**Assignment:** An exact copy of all the data below is needed, without its pictures.

== Task data

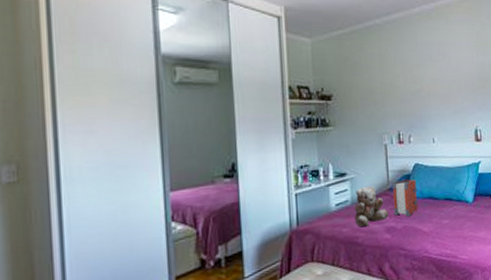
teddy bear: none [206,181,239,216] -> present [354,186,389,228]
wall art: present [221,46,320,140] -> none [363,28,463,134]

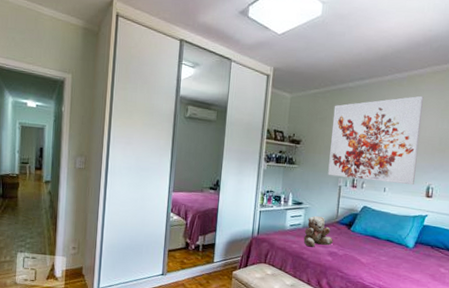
wall art: none [363,28,463,134] -> present [328,95,424,186]
book: present [392,179,418,217] -> none [337,216,362,248]

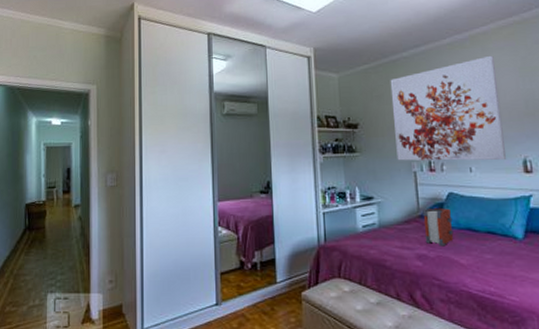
teddy bear: present [303,216,333,247] -> none [381,212,419,251]
book: none [337,216,362,248] -> present [422,207,454,247]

====

**Output for this exercise:**
teddy bear: none [206,181,239,216] -> present [354,186,389,228]
wall art: present [221,46,320,140] -> none [363,28,463,134]

wall art: none [363,28,463,134] -> present [328,95,424,186]
book: present [392,179,418,217] -> none [337,216,362,248]

teddy bear: present [303,216,333,247] -> none [381,212,419,251]
book: none [337,216,362,248] -> present [422,207,454,247]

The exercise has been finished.